WHAT THE EXERCISE ASKS: What lines below contain the string "margin"? List them all.

Saved entries

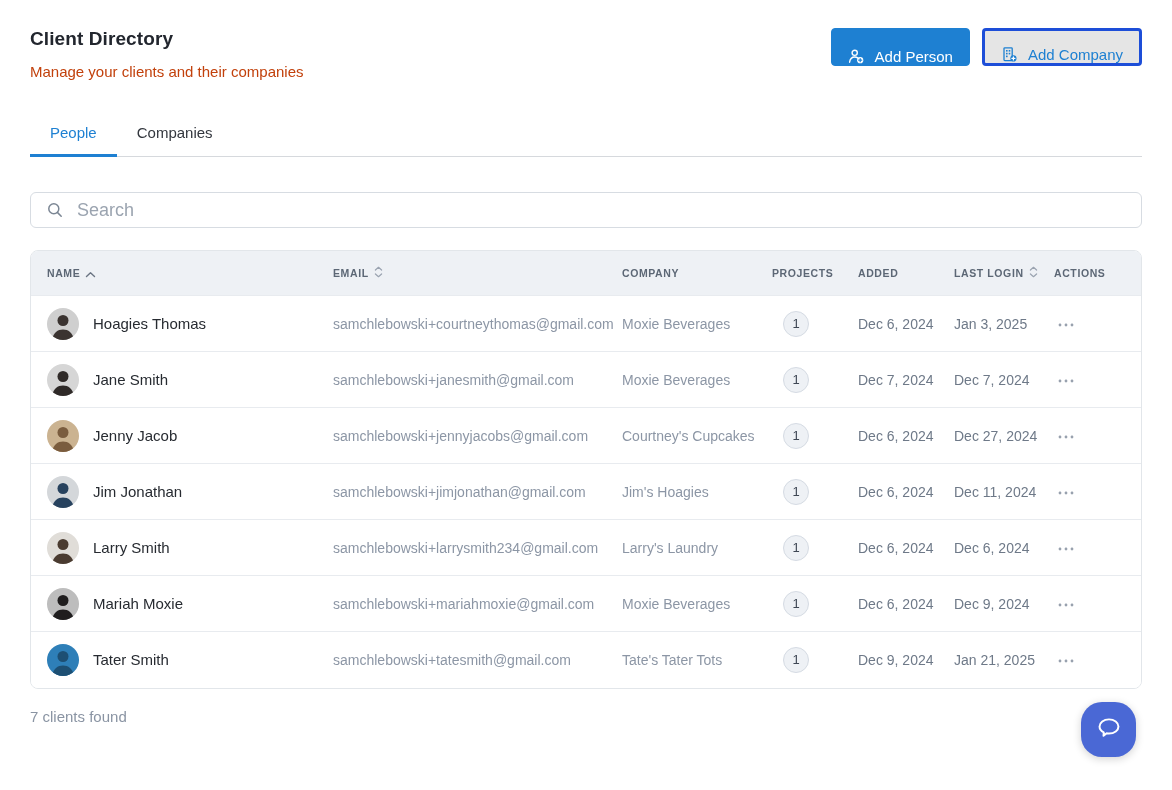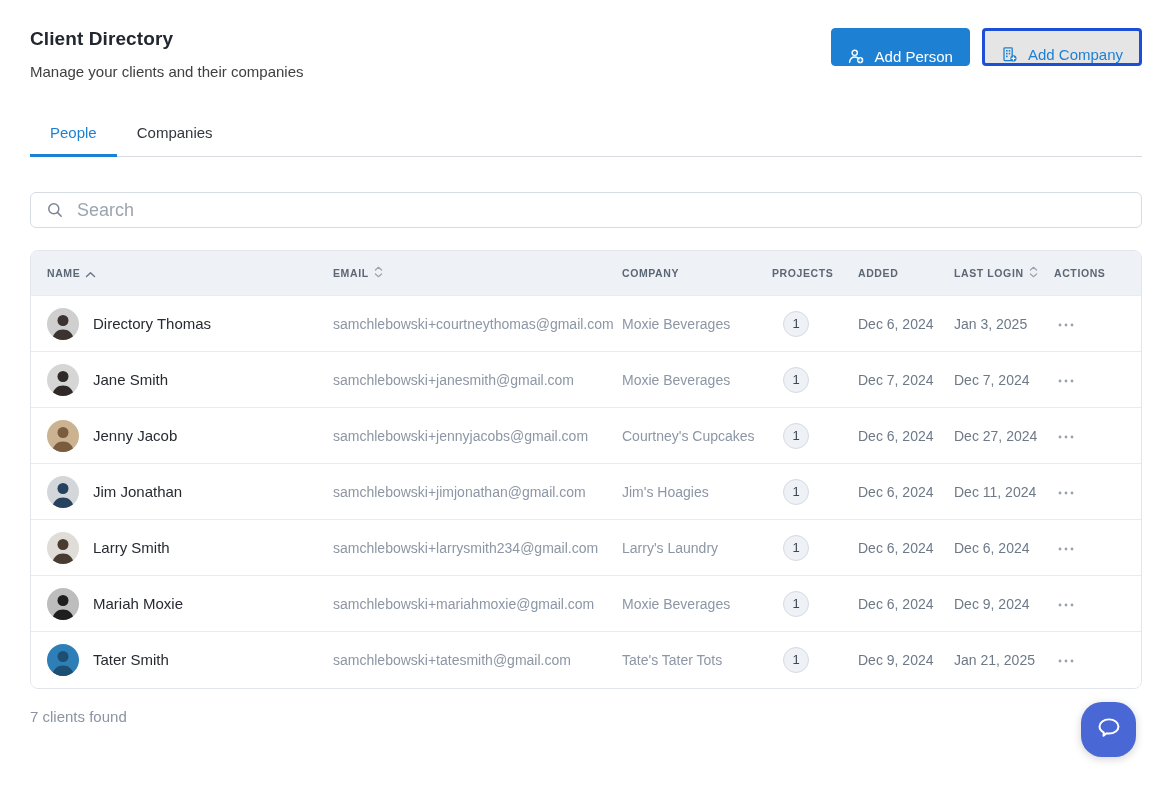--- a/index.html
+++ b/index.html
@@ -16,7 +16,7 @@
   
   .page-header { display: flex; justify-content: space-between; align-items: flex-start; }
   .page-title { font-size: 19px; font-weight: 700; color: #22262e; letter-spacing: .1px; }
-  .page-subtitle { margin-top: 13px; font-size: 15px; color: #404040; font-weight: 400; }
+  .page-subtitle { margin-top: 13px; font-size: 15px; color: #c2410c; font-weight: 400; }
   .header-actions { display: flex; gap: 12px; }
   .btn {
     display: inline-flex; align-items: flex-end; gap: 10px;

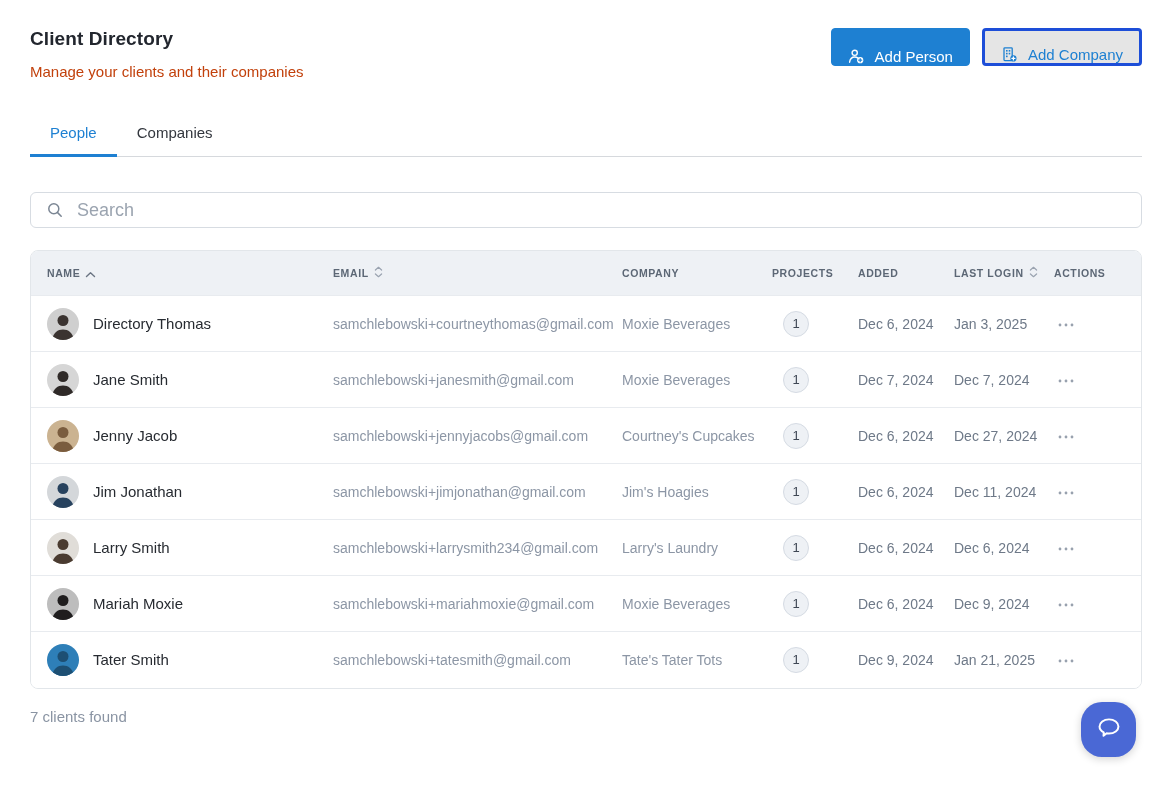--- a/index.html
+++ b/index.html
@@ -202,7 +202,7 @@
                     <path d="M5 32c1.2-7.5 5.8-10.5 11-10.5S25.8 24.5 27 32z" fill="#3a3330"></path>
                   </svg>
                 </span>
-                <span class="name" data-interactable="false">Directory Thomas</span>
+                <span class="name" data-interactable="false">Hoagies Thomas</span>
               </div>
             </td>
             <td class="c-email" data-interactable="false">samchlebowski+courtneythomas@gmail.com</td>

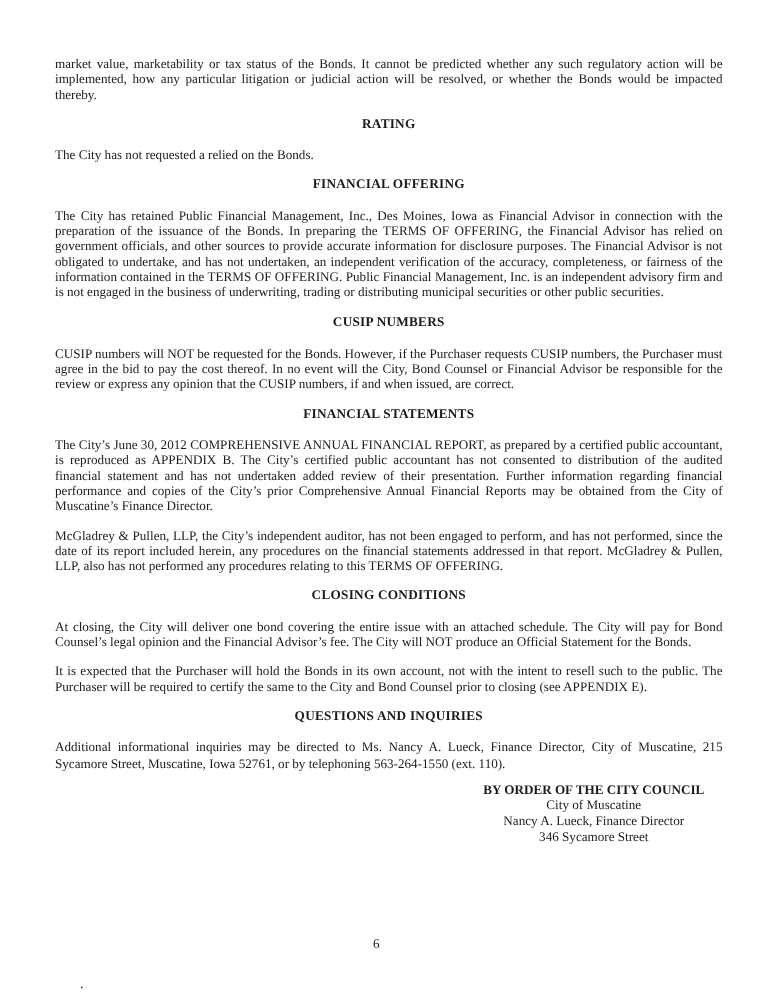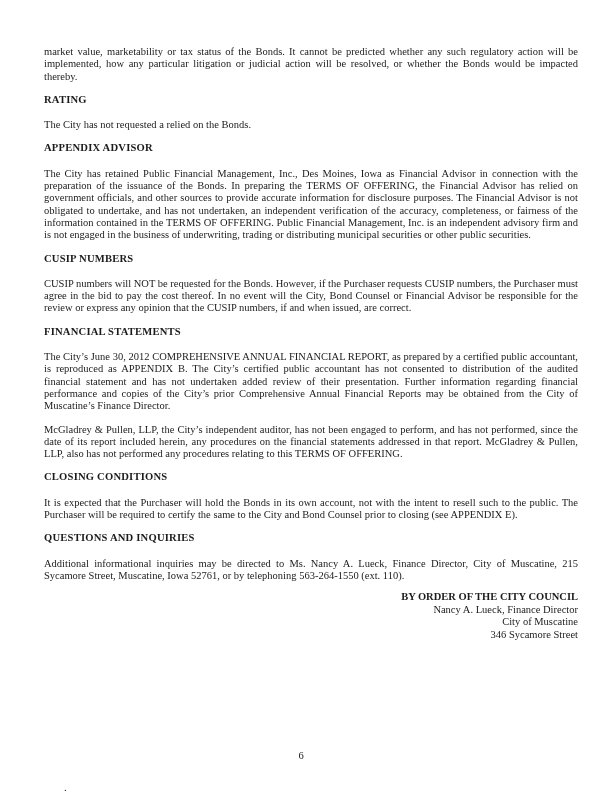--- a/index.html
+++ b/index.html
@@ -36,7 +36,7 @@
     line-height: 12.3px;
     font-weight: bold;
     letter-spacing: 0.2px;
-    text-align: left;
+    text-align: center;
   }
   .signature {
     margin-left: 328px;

SOLUTION TO THE EXERCISE:
-  .page-subtitle { margin-top: 13px; font-size: 15px; color: #404040; font-weight: 400; }
+  .page-subtitle { margin-top: 13px; font-size: 15px; color: #c2410c; font-weight: 400; }
     margin-left: 328px;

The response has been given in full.